Qu’est-ce qui attire la Suède dans le secteur aéronautique indien ?

L’Inde est l’un des marchés du transport aérien les plus importants et à la croissance la plus rapide au monde. L’engagement commun de l’Inde et de la Suède en faveur d’une transition écologique dans le secteur de l’aviation et de la recherche de solutions plus durables dans le domaine de l’aviation. [can] nous propulsent vers l’avenir. En Suède, et dans toute l’Europe, nous voyons de nombreuses entreprises dynamiques et innovantes ouvrir la voie à la réduction des émissions, à l’abaissement de l’empreinte carbone et à la construction d’un aéroport sans énergie fossile. Une entreprise suédoise fera voler des avions électriques dans cinq ans et c’est un sujet que nous avons abordé avec nos homologues indiens : comment aider l’Inde à développer un secteur de l’aviation écologique.

Envisagez-vous une liaison directe entre l’Inde et la Suède ?

Nous espérons pouvoir à nouveau établir des vols directs entre Stockholm et New Delhi. Nous avons eu des discussions avec Air India et d’autres compagnies aériennes indiennes. Je pense que ce serait une liaison très populaire ; nous avons déjà une coopération commerciale, nous avons une grande diaspora indienne en Suède et nous constatons également un intérêt croissant pour le tourisme en Inde. Je suis tout à fait confiant lorsque j’affirme qu’une nouvelle liaison directe sera couronnée de succès, et c’était l’un des aspects de la discussion.
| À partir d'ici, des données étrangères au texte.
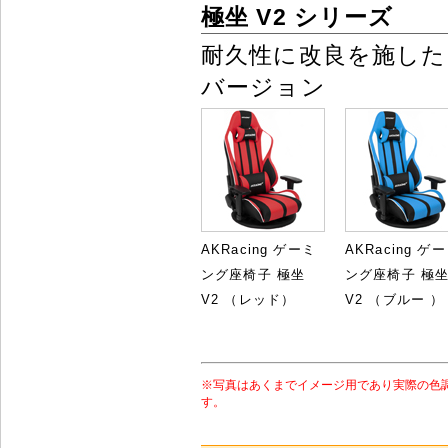
極坐 V2 シリーズ
耐久性に改良を施した
バージョン
AKRacing ゲーミ
AKRacing ゲ
ング座椅子 極坐
ング座椅子 極
V2 （レッド）
V2 （ブルー ）
※写真はあくまでイメージ用であり実際の色
す。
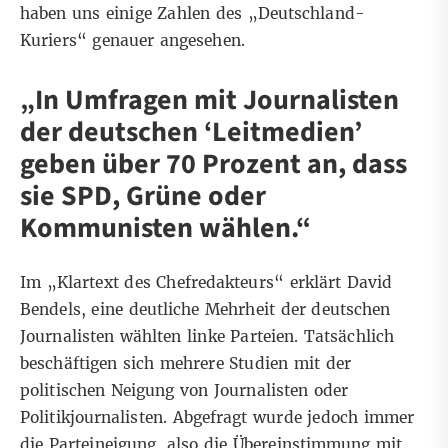
haben uns einige Zahlen des „Deutschland-
Kuriers“ genauer angesehen.
„In Umfragen mit Journalisten
der deutschen ‘Leitmedien’
geben über 70 Prozent an, dass
sie SPD, Grüne oder
Kommunisten wählen.“
Im
„Klartext des Chefredakteurs“
erklärt David
Bendels, eine deutliche Mehrheit der deutschen
Journalisten wählten linke Parteien. Tatsächlich
beschäftigen sich mehrere Studien mit der
politischen Neigung von Journalisten oder
Politikjournalisten. Abgefragt wurde jedoch immer
die Parteineigung, also die Übereinstimmung mit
Quel était l’ordre du jour de la réunion avec le ministre d’État chargé de l’aviation civile, V.K. Singh ?

La Suède et l’Inde ont signé un protocole d’accord visant à renforcer leur coopération. Nous avons discuté de la manière dont nous pouvons coopérer en matière de gestion du trafic aérien et de conception de l’espace aérien, ainsi que de la manière de réduire l’empreinte carbone et les émissions, de renforcer la compétitivité et d’améliorer la connectivité.

L’Inde est un pays plus vaste, mais la Suède est l’un des pays les plus étendus de l’UE. Nous sommes confrontés à des défis similaires en matière de connectivité rurale. Alors que l’Inde prévoit tous les investissements dans les aéroports et les infrastructures aériennes, il est également nécessaire de disposer d’avions plus petits pour desservir les zones les plus éloignées. C’est un domaine sur lequel nous avons beaucoup travaillé en Suède, comme l’avion électrique en cours de développement. Au début, il ne peut être utilisé que pour des vols court-courriers, mais il peut avoir une autonomie de 800 km avec 35 passagers s’il est alimenté en électricité et en biocarburant. Avec seulement de l’électricité dans la première phase, ils auront une autonomie de 200 km, nous en avons donc discuté un peu. Cette entreprise, Heart Aerospace, ouvre la voie non seulement en Suède, mais aussi à l’échelle mondiale. Des discussions sont déjà en cours avec de grandes entreprises aux États-Unis.

En parlant d’émissions, quelles sont les technologies et les moyens par lesquels la Suède peut aider l’aviation indienne ?

Les aéroports suédois sont déjà exempts à 100 % de combustibles fossiles. La prochaine étape concerne l’avion lui-même. L’électrification pour les vols court-courriers. L’hydrogène prend de la vitesse. L’utilisation accrue des biocarburants et l’introduction du carburant aviation durable (SAF) sont bien sûr les fruits les plus faciles à atteindre. Le gouvernement suédois doit faire un grand pas en avant dans ce domaine et renforcer la coopération avec l’Inde dans ce domaine.

L’Inde et l’UE ont signé un protocole de coopération dans le domaine de l’aviation. Quelles sont les meilleures pratiques que l’Inde peut adopter dans l’UE en matière de sécurité aérienne ?

Les services de gestion du trafic aérien et la conception de l’espace aérien sont des domaines dans lesquels nous pouvons apprendre les uns des autres et partager les meilleures pratiques. Le protocole d’accord crée une plateforme pour aller de l’avant. C’est le début d’une plus grande coopération.